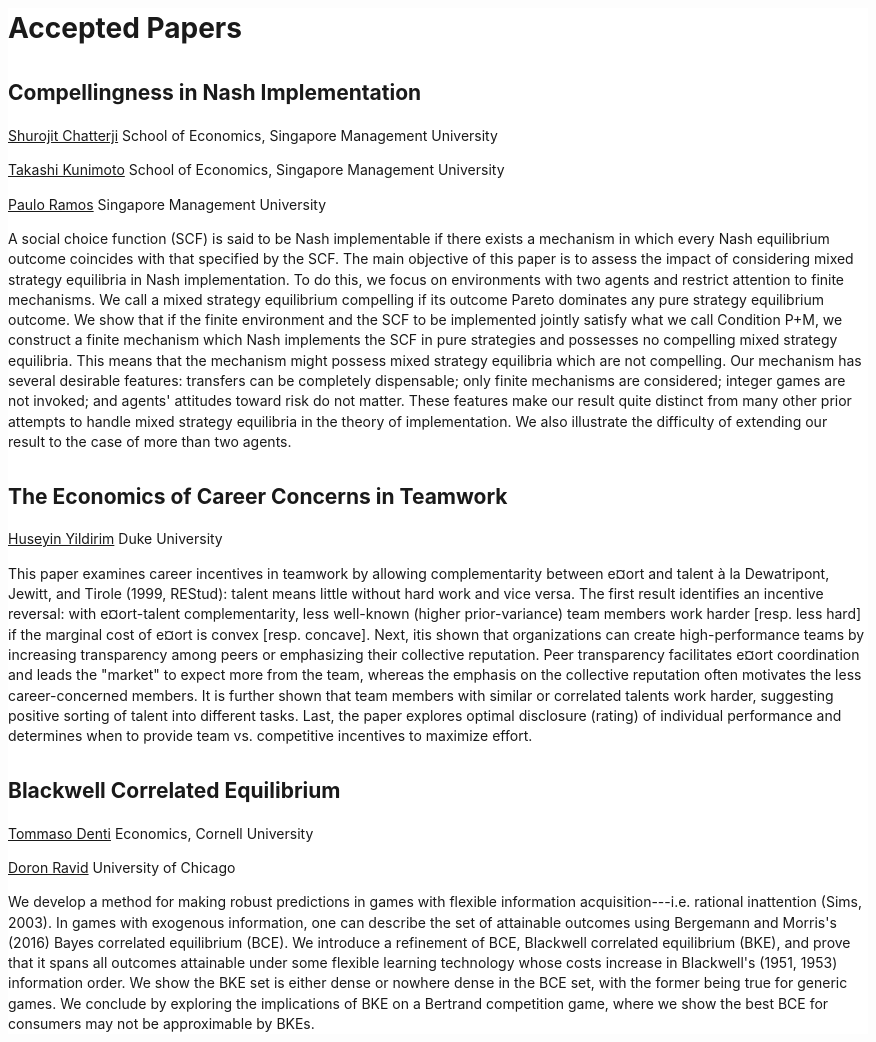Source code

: # Accepted Papers

## Compellingness in Nash Implementation
	
[Shurojit Chatterji](https://shurojitchatterji.weebly.com/) School of Economics, Singapore Management University

[Takashi Kunimoto](https://sites.google.com/site/tkunimoto73/) School of Economics, Singapore Management University

[Paulo Ramos](https://economics.smu.edu.sg/phd-economics/our-students) Singapore Management University

A social choice function (SCF) is said to be Nash implementable if there exists a mechanism in which every Nash equilibrium outcome coincides with that specified by the SCF. The main objective of this paper is to assess the impact of considering mixed strategy equilibria in Nash implementation. To do this, we focus on environments with two agents and restrict attention to finite mechanisms. We call a mixed strategy equilibrium compelling if its outcome Pareto dominates any pure strategy equilibrium outcome. We show that if the finite environment and the SCF to be implemented jointly satisfy what we call Condition P+M, we construct a finite mechanism which Nash implements the SCF in pure strategies and possesses no compelling mixed strategy equilibria. This means that the mechanism might possess mixed strategy equilibria which are not compelling. Our mechanism has several desirable features: transfers can be completely dispensable; only finite mechanisms are considered; integer games are not invoked; and agents' attitudes toward risk do not matter. These features make our result quite distinct from many other prior attempts to handle mixed strategy equilibria in the theory of implementation. We also illustrate the difficulty of extending our result to the case of more than two agents.

## The Economics of Career Concerns in Teamwork

[Huseyin Yildirim](https://works.bepress.com/huseyin_yildirim/) Duke University

This paper examines career incentives in teamwork by allowing complementarity between e¤ort and talent à la Dewatripont, Jewitt, and Tirole (1999, REStud): talent means little without hard work and vice versa. The first result identifies an incentive reversal: with e¤ort-talent complementarity, less well-known (higher prior-variance) team members work harder [resp. less hard] if the marginal cost of e¤ort is convex [resp. concave]. Next, itis shown that organizations can create high-performance teams by increasing transparency among peers or emphasizing their collective reputation. Peer transparency facilitates e¤ort coordination and leads the "market" to expect more from the team, whereas the emphasis on the collective reputation often motivates the less career-concerned members. It is further shown that team members with similar or correlated talents work harder, suggesting positive sorting of talent into different tasks. Last, the paper explores optimal disclosure (rating) of individual performance and determines when to provide team vs. competitive incentives to maximize effort.

## Blackwell Correlated Equilibrium

[Tommaso Denti](https://sites.google.com/site/tommasojdenti/home) Economics, Cornell University

[Doron Ravid](https://sites.google.com/site/ravidd/) University of Chicago

We develop a method for making robust predictions in games with flexible information acquisition---i.e. rational inattention (Sims, 2003). In games with exogenous information, one can describe the set of attainable outcomes using Bergemann and Morris's (2016) Bayes correlated equilibrium (BCE). We introduce a refinement of BCE, Blackwell correlated equilibrium (BKE), and prove that it spans all outcomes attainable under some flexible learning technology whose costs increase in Blackwell's (1951, 1953) information order. We show the BKE set is either dense or nowhere dense in the BCE set, with the former being true for generic games. We conclude by exploring the implications of BKE on a Bertrand competition game, where we show the best BCE for consumers may not be approximable by BKEs.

> _TASK STATEMENT_: When you copy the records above, keep every word exact and drop the pictures.

> _EXERCISE RESULT_:
Source code

: # Accepted Papers

## Compellingness in Nash Implementation
	
[Shurojit Chatterji](https://shurojitchatterji.weebly.com/) School of Economics, Singapore Management University

[Takashi Kunimoto](https://sites.google.com/site/tkunimoto73/) School of Economics, Singapore Management University

[Paulo Ramos](https://economics.smu.edu.sg/phd-economics/our-students) Singapore Management University

A social choice function (SCF) is said to be Nash implementable if there exists a mechanism in which every Nash equilibrium outcome coincides with that specified by the SCF. The main objective of this paper is to assess the impact of considering mixed strategy equilibria in Nash implementation. To do this, we focus on environments with two agents and restrict attention to finite mechanisms. We call a mixed strategy equilibrium compelling if its outcome Pareto dominates any pure strategy equilibrium outcome. We show that if the finite environment and the SCF to be implemented jointly satisfy what we call Condition P+M, we construct a finite mechanism which Nash implements the SCF in pure strategies and possesses no compelling mixed strategy equilibria. This means that the mechanism might possess mixed strategy equilibria which are not compelling. Our mechanism has several desirable features: transfers can be completely dispensable; only finite mechanisms are considered; integer games are not invoked; and agents' attitudes toward risk do not matter. These features make our result quite distinct from many other prior attempts to handle mixed strategy equilibria in the theory of implementation. We also illustrate the difficulty of extending our result to the case of more than two agents.

## The Economics of Career Concerns in Teamwork

[Huseyin Yildirim](https://works.bepress.com/huseyin_yildirim/) Duke University

This paper examines career incentives in teamwork by allowing complementarity between e¤ort and talent à la Dewatripont, Jewitt, and Tirole (1999, REStud): talent means little without hard work and vice versa. The first result identifies an incentive reversal: with e¤ort-talent complementarity, less well-known (higher prior-variance) team members work harder [resp. less hard] if the marginal cost of e¤ort is convex [resp. concave]. Next, itis shown that organizations can create high-performance teams by increasing transparency among peers or emphasizing their collective reputation. Peer transparency facilitates e¤ort coordination and leads the "market" to expect more from the team, whereas the emphasis on the collective reputation often motivates the less career-concerned members. It is further shown that team members with similar or correlated talents work harder, suggesting positive sorting of talent into different tasks. Last, the paper explores optimal disclosure (rating) of individual performance and determines when to provide team vs. competitive incentives to maximize effort.

## Blackwell Correlated Equilibrium

[Tommaso Denti](https://sites.google.com/site/tommasojdenti/home) Economics, Cornell University

[Doron Ravid](https://sites.google.com/site/ravidd/) University of Chicago

We develop a method for making robust predictions in games with flexible information acquisition---i.e. rational inattention (Sims, 2003). In games with exogenous information, one can describe the set of attainable outcomes using Bergemann and Morris's (2016) Bayes correlated equilibrium (BCE). We introduce a refinement of BCE, Blackwell correlated equilibrium (BKE), and prove that it spans all outcomes attainable under some flexible learning technology whose costs increase in Blackwell's (1951, 1953) information order. We show the BKE set is either dense or nowhere dense in the BCE set, with the former being true for generic games. We conclude by exploring the implications of BKE on a Bertrand competition game, where we show the best BCE for consumers may not be approximable by BKEs.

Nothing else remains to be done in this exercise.